The committee is made of representatives from different fields including industry, finance and religion.
“The committee can nominate whoever they want, but the point is: who chooses the committee” members? said Ryan Pun, the president of the Hong Kong Student Association and a senior in supply chain management.
He said he didn’t believe the committee members can truly represent the Hong Kong citizens because only a small number of them are elected directly. Thus the election law change cannot guarantee their voting rights.
“We are not really choosing the people that we want,” he said.
Hong Kong was a British colony until 1997, when it was returned to China under an agreement that makes it a “special administrative region” subject to somewhat more liberal political and economic rules than the rest of the country.
Pun said Hong Kong people’s distrust of the central government can be traced back to the 1989 protests, during which the Beijing government ordered the military to evict students from Tiananmen Square after their weeklong democracy movement, which caused hundreds of deaths.
“That is when the Chinese government made Hong Kong people scared of it,” he said.
“Right now every year, they still have commemorations for the 1989 students protest,” he added.
William Chung, a master’s student in choral conducting, added, “From what we can see in the current constituency of that nomination committee, most people are pro-establishment, so we don’t think they sufficiently represent Hong Kong people’s political views.”
That’s why students in Hong Kong, who are mostly pro-democracy, say they’ve been boycotting classes since Sept. 22. The boycott developed into large-scale protests and its location has changed from the campus of the Chinese University of Hong Kong to the busiest and most prosperous thoroughfares in Hong Kong.
One of Lee’s friends, a 19-year-old college student in Hong Kong, didn’t join the strike at the Civic Square until a week after it started. Like this woman, a lot of Lee’s friends went there only after things “turned to be really bad. They realized if they don’t start to do something, it’s gonna get worse,” she said.
But they didn’t expect police to spray tear gas that exploded next to them, Lee said. “I really don’t understand why the police are using so much violence.
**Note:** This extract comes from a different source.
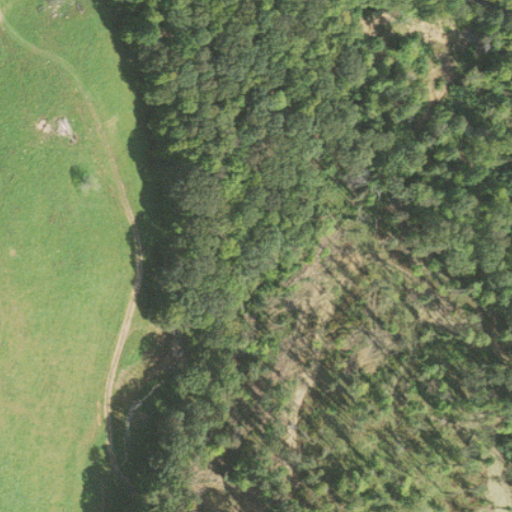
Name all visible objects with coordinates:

They would say they are doing the proper work, but in my point of view, it doesn’t make sense to me.”
She said the protest has been an interesting experience for her friends. “All they say on Facebook is that ‘once you got in, you really don’t want to leave. And you know why people are there.’ When people doesn’t feel well, somebody would help them find a doctor” though they don’t know each other.
Chung said his friend, a professor in the Computer Science Department at Hong Kong Baptist University, supported the students by canceling his classes.
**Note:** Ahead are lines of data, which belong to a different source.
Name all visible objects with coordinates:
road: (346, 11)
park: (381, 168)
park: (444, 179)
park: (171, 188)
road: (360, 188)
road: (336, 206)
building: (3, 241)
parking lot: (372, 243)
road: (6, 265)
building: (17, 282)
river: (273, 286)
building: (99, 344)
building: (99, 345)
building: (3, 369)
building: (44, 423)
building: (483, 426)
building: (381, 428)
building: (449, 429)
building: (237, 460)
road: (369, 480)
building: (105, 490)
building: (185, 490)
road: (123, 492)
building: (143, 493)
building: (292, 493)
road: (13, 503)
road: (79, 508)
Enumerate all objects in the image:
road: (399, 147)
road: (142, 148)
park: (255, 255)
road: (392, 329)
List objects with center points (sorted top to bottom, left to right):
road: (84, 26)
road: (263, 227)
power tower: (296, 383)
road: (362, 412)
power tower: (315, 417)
The professor is a good friend of a Hong Kong legislative council member and frequently went to his office in the government building, where the protests and sit-in took place, photographing the protest and uploading them onto the Internet to show what’s happening there.
Another friend of Chung, who is also on the Baptist University staff, was among the first protesters arrested.
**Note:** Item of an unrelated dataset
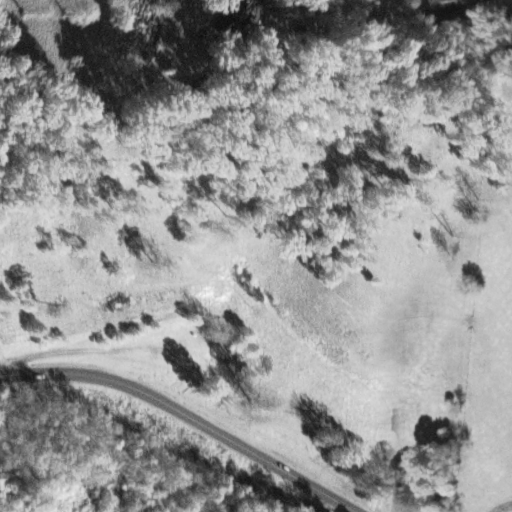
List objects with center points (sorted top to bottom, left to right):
building: (440, 2)
building: (234, 15)
road: (164, 87)
road: (183, 416)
Chung said his friend was released within 24 hours and went to the protest again. “I really appreciate his courage. Even after being arrested, he is still willing to go back and support the students again.”
Chung also said there are Facebook groups of people who translate information and statements from Chinese into other languages. “Two of my friends were in it. They help translate the statements issued by the Federation of Students into languages like German, French and even Finnish. They try to spread the news to the world to let the world know what’s happening in Hong Kong.
“There are a lot of people helping the movement in a lot of different ways, either at home through the Internet or by participating,” Chung added.
The three Hong Kong students said they don’t know how the movement will develop and when it will end, but they said they would continue supporting the protests by using their network to spread the news.
Chung said the long-term benefit of democracy is more important than the short-term economic effects.
“We see the importance of universal values over our economy. If that is something we must sacrifice, many people you see outside there are totally fine with it,” he said.